The trip was one of many that Biden, then chair of the Senate Foreign Relations Committee, took overseas with Kerry and Hagel, who went on to become secretaries of state and defense respectively under President Obama.
In a speech on the campaign trail, Biden said in 2008: ‘If you want to know where Al Qaeda lives, you want to know where (Usama) bin Laden is, come back to Afghanistan with me. Come back to the area where my helicopter was forced down with a three-star general and three senators at 10,500 feet in the middle of those mountains. I can tell you where they are.’
‘It’s in the mountains between Afghanistan and Pakistan,’ he said, ‘where my helicopter was recently forced down.’
Army veterans have stepped in on Mohammed’s behalf to call for help. ‘If you can only help one Afghan, choose [Mohammed],’ wrote Shawn O’Brien, an Army combat veteran who worked with him in Afghanistan in 2008. ‘He earned it.’

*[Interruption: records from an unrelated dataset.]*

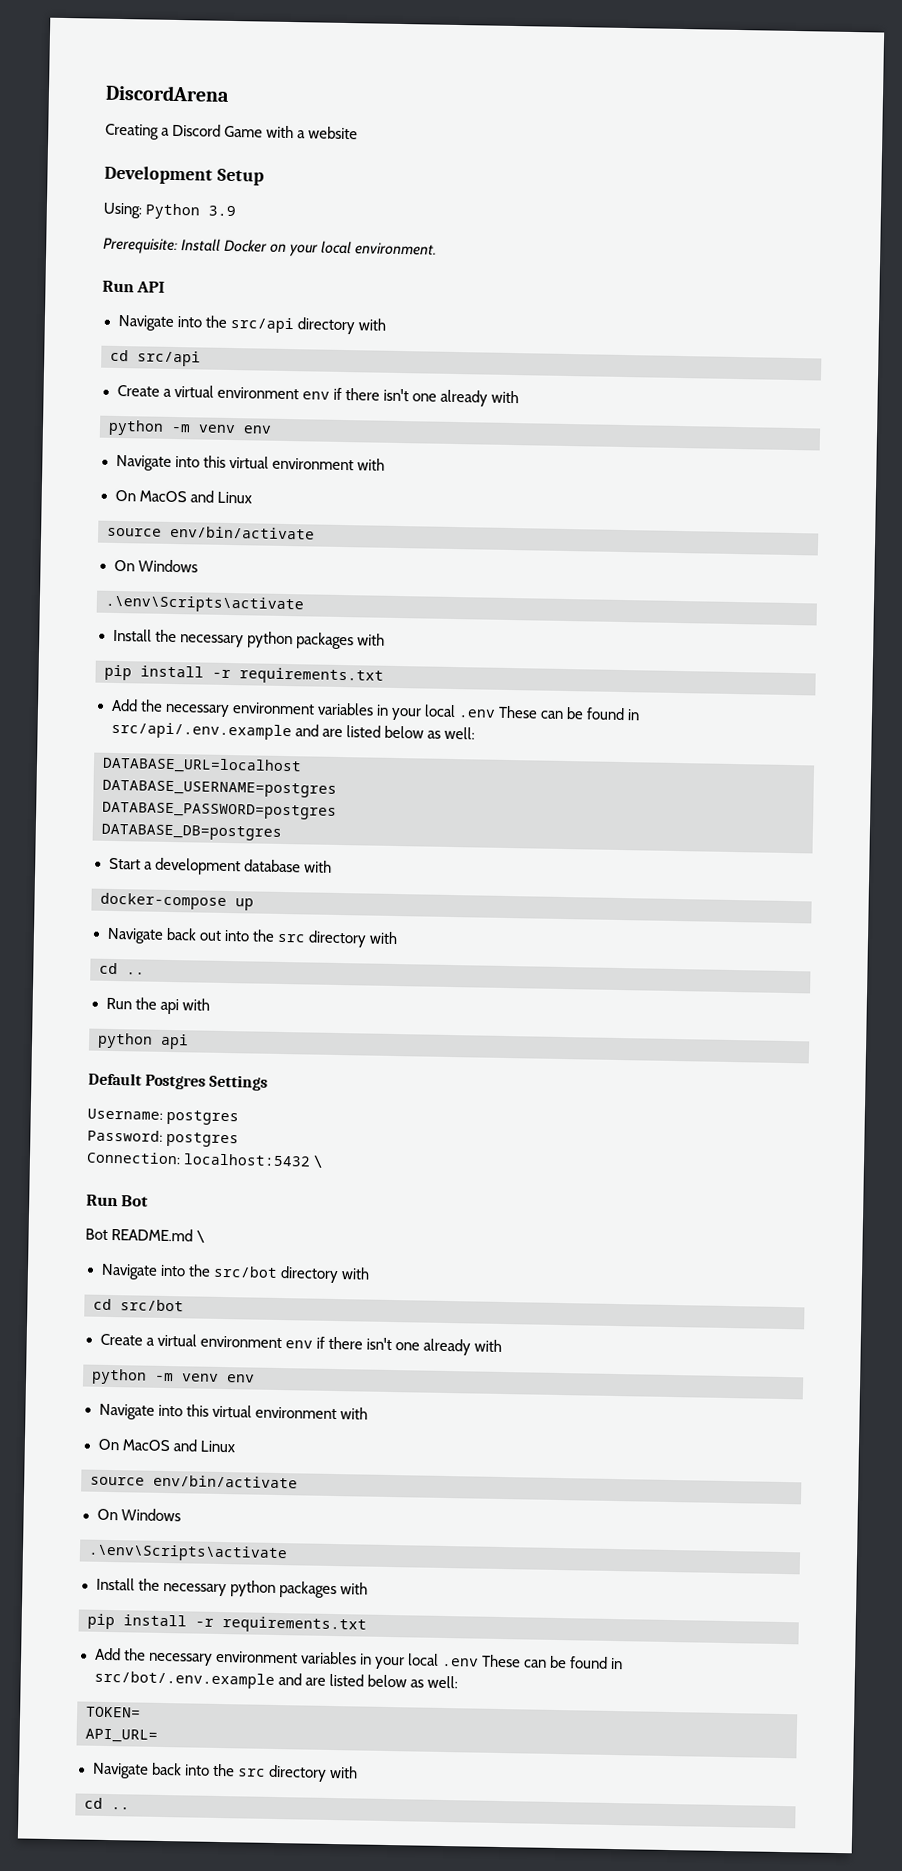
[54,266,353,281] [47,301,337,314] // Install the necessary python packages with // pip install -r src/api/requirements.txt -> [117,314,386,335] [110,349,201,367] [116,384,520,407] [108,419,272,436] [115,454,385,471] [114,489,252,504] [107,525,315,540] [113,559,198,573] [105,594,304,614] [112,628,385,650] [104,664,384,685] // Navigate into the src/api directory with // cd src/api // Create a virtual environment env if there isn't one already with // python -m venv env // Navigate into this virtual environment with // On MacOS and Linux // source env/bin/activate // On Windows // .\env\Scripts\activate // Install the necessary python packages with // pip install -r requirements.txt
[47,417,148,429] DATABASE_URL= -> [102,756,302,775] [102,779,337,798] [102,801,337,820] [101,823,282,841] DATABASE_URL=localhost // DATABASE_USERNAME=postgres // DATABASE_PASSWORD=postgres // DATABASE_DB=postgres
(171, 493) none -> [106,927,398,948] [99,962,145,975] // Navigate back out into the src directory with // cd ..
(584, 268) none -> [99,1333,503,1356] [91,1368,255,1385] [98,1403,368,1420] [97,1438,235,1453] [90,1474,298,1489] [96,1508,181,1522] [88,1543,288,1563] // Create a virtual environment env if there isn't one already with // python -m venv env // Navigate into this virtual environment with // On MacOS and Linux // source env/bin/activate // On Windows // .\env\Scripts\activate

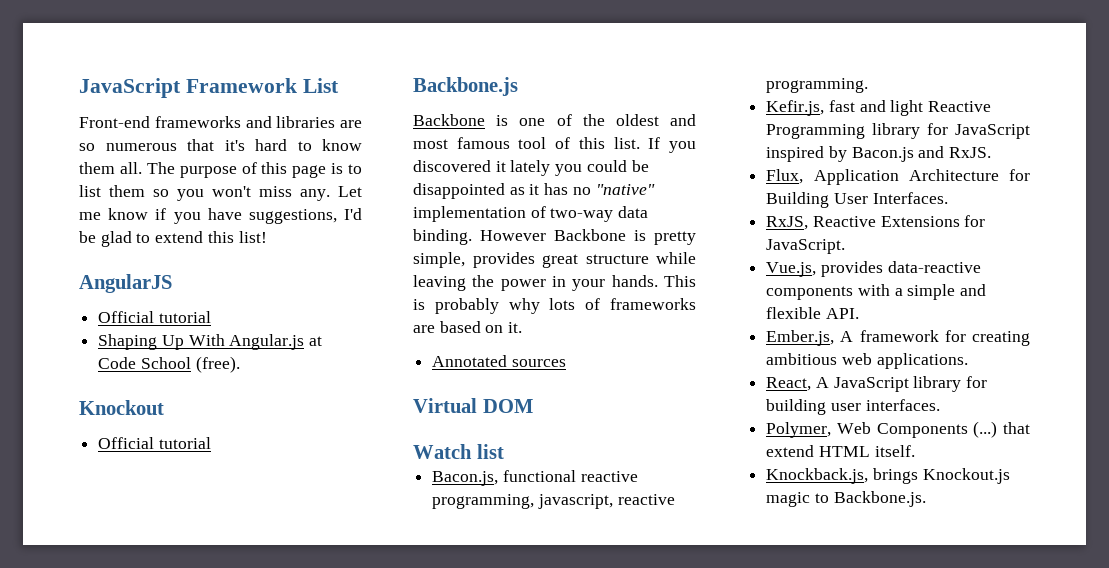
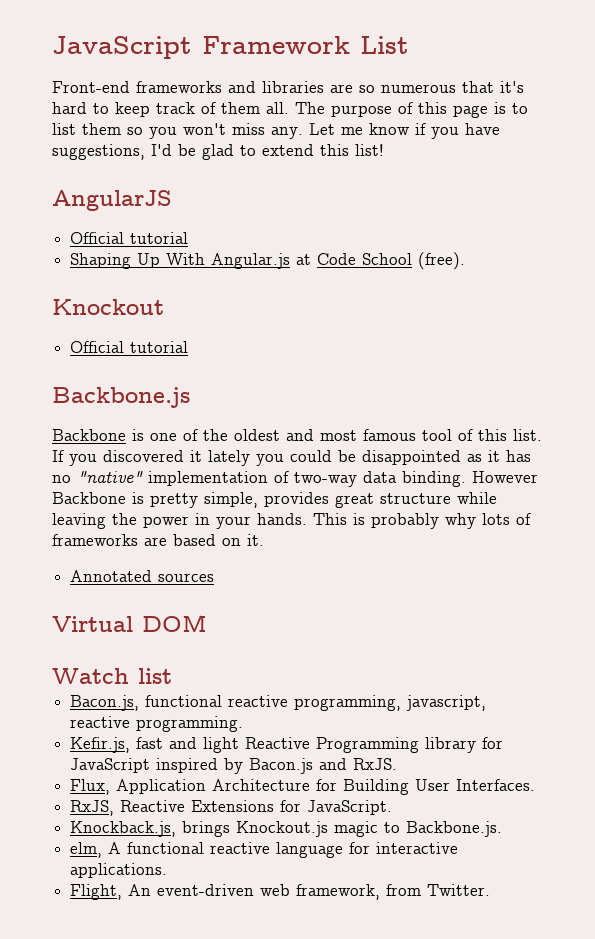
[322,139,362,151] know -> [115,102,216,117] keep track of
[766,261,981,277] [766,284,987,300] [766,307,859,319] [766,330,1030,346] [766,353,968,369] [766,376,988,392] [766,399,940,415] [766,421,1030,438] [766,445,915,457] // Vue.js, provides data-reactive components with a simple and flexible API. // Ember.js, A framework for creating ambitious web applications. // React, A JavaScript library for building user interfaces. // Polymer, Web Components (...) that extend HTML itself. -> (393, 807) none
(926, 499) none -> [70,842,459,858] [70,863,168,878] [70,884,491,900] // elm, A functional reactive language for interactive applications. // Flight, An event-driven web framework, from Twitter.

The U.S. has evacuated over 120,000 from Taliban rule since Aug. 14, including 5,500 Americans, but left behind somewhere between 100 and 200 Americans and thousands of Afghan interpreters who worked with the U.S. military in its hasty exit.
The State Department has promised to use all diplomatic channels to continue evacuations without a troop or embassy presence.
A White House official declined to comment on Mohammed’s case for confidentiality reasons.
The ‘biggest airlift in history’ that left at least 250 Americans and thousands of Afghan allies stranded in Kabul
Head of US Central Command General Kenneth Frank McKenzie admitted the US military ‘did not get everybody out that we wanted to get out’ when he announced the final US troops had left Afghanistan on Monday.
He also defended the the decision to withdraw early by saying: ‘But I think if we’d stayed another 10 days, we wouldn’t have gotten everybody out that we wanted to get out and there still would’ve been people who would’ve been disappointed with that. It’s a tough situation.’
Since July the US has evacuated 122,000 people out of Kabul including 5,400 Americans. The State Department said on Monday there were at least 250 US citizens who wanted to get out who were still stranded.
Later on Monday, Secretary of State Anthony Blinken said the number was between 200 and 100, but still couldn’t put an exact number on it.
He also admitted that Afghan SIV applicants who fought alongside US troops were left behind, but again didn’t give a number, and it could be in the thousands.
As of August 26, just 5,000 SIV applicants had been flown out compared to the 88,000 who are desperately trying to flee the Taliban.
In the last 18 days, 7,500 people have been flown out on flights each day, with evacuations halted for two of those days because of threats on the airport and the Kabul suicide attack.
The highest number of evacuations was 19,000 in a day – but the numbers have dwindled in the final days of the US military operation.
The White House and The State Department have been vague on how many SIV applicants or vulnerable Afghans are still trying to leave, but have promised to ‘help’, even though the military has gone.